The euro fell on Tuesday and stocks retreated as a relief rally ignited by a $1 trillion plan to contain Greece's debt crisis ran out of steam, while doubts on how the country will cut its budget deficit persisted.
The euro dropped back to below $1.27 and European shares <.FTEU3> fell 2 percent, surrendering some of Monday's massive gains. Chinese stocks <.SSEC> meanwhile slipped 1.9 percent to their lowest level in a year on mounting concerns over China's worsening inflation outlook.
Wall Street was also set to trim Monday's stellar gains, with U.S. stock index futures down 0.9-1.3 percent at 1115 GMT (7:15 a.m. EDT).

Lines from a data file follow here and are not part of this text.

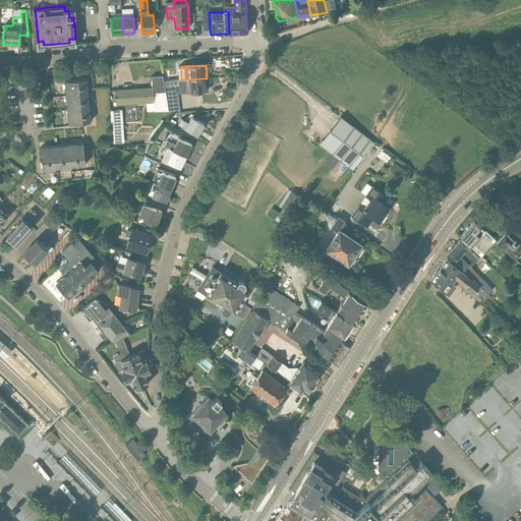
[(152,76),(152,88),(138,89),(138,102),(154,101),(155,111),(168,110),(167,100),(163,75),(152,76)]
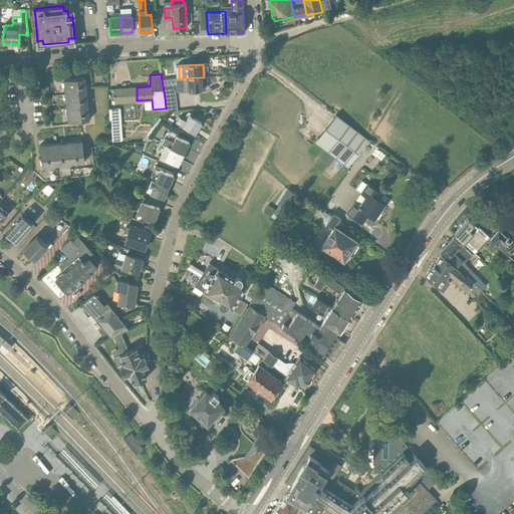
[(68,122),(89,120),(89,117),(91,117),(90,107),(88,108),(87,103),(89,103),(88,93),(86,94),(86,89),(88,89),(87,80),(85,80),(85,77),(64,79),(68,122)]
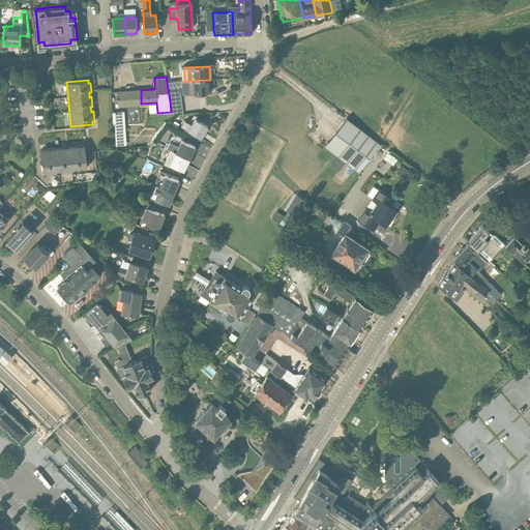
[(183,115),(180,93),(211,91),(210,80),(184,81),(181,81),(167,83),(169,89),(172,116),(183,115)]
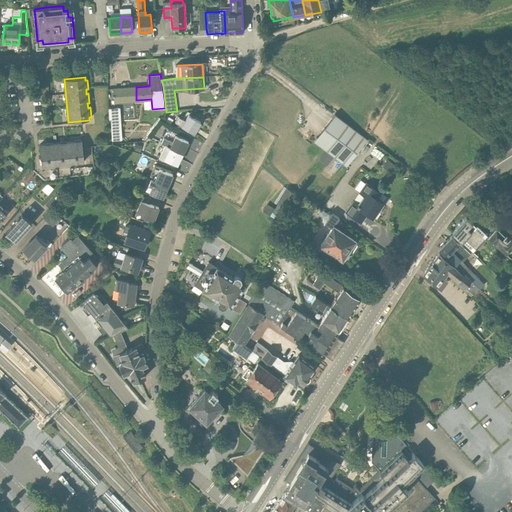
[(136,100),(136,87),(113,89),(114,94),(113,95),(113,96),(114,96),(114,102),(136,100)]
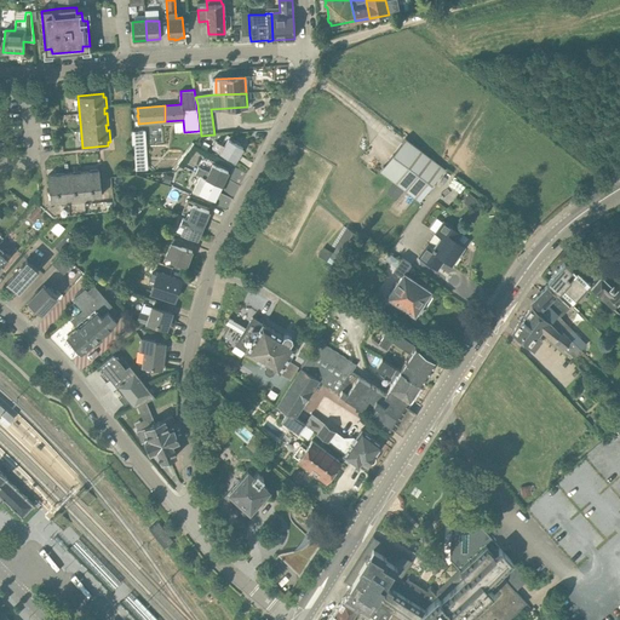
[(148,171),(145,131),(132,132),(132,145),(135,145),(136,172),(148,171)]
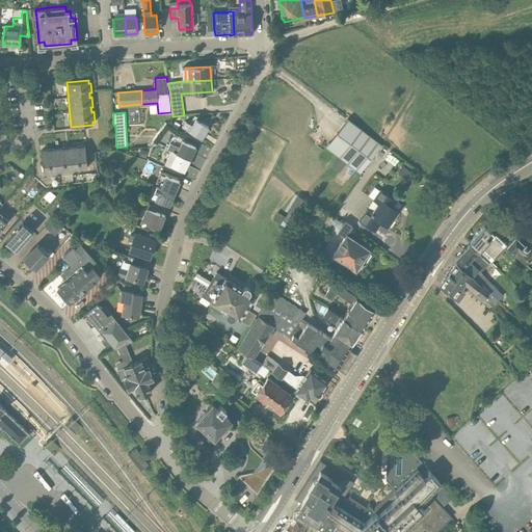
[(196,118),(192,125),(190,124),(185,121),(182,127),(201,138),(208,127),(196,118)]
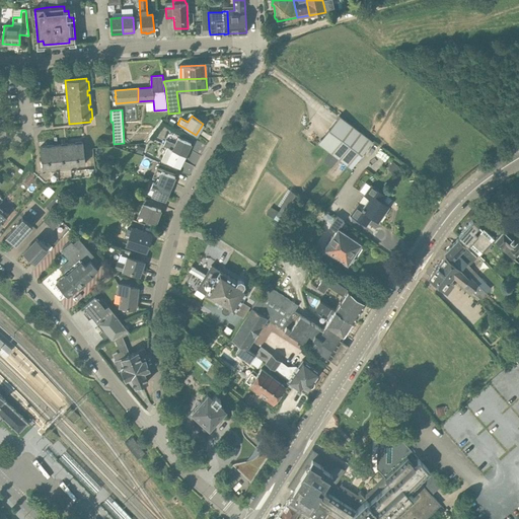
[(352,169),(373,143),(340,116),(318,143),(352,169)]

Overall, world stocks <.MIWD00000PUS> were down 0.9 percent. Emerging stocks <.MSCIEF> dipped 0.7 percent while emerging currencies also pulled back.
The EU was never going to be able to give the markets a single knock-out blow, said Jim Wood-Smith, head of research at Williams de Broe.
Markets have lost confidence in the EU and the euro. Until that confidence comes back we're in for a volatile period.
The shock and awe plan unveiled over the weekend initially lifted sentiment, propelling the euro close to $1.31 on Monday and the STOXX Europe 600 banking index <.SX7P> jumping nearly 15 percent.
But after the initial euphoria, investors turned cautious again on Tuesday, worrying that the plan was not a long-term solution to the euro zone's sovereign debt problems.
In a sobering note, the International Monetary Fund said that even though Greece's public debt was sustainable over the medium term, the nation faced plenty of risks.
Moody's credit ratings agency also warned on Monday that it might downgrade Portugal's debt rating and further cut Greece's to junk status, noting the contagion effect of Greece's crisis on other euro zone members.
Markets are being a bit cynical and rightly so, Alex Heath, head of base metals at London's RBC Capital Markets, said of the rescue package.
There is an awful lot of hard work and belt-tightening to be done. The markets have factored in a recovery that hasn't been achieved yet.
CHINA TIGHTENING WORRIES
Investors were also digesting data showing Chinese inflation hit an 18-month high in April and bank lending topped expectations, although the full suite of monthly data signaled an economy that is not overheating as some have feared.
Oil dropped to below $76 a barrel while base metal prices also lost ground. Gold prices rose, hitting five-month highs in Europe, helped by renewed concerns over the euro zone's fiscal health.
Core euro zone government bond prices climbed, tracking gains in U.S. Treasuries.
The June Bund future was up 54 ticks on the day at 126.03. The 10-year Bund yield was down 4.7 bps at 2.901 percent while the two-year Schatz yield was down 3.6 basis points at 0.573 percent.
Traders said they were anxious to see whether peripheral sovereign debt yield spreads would widen, reversing some of the price action the previous day, after European Central Bank Governing Council member Axel Weber said late on Monday that bond-buying by euro zone central banks would be limited in scope.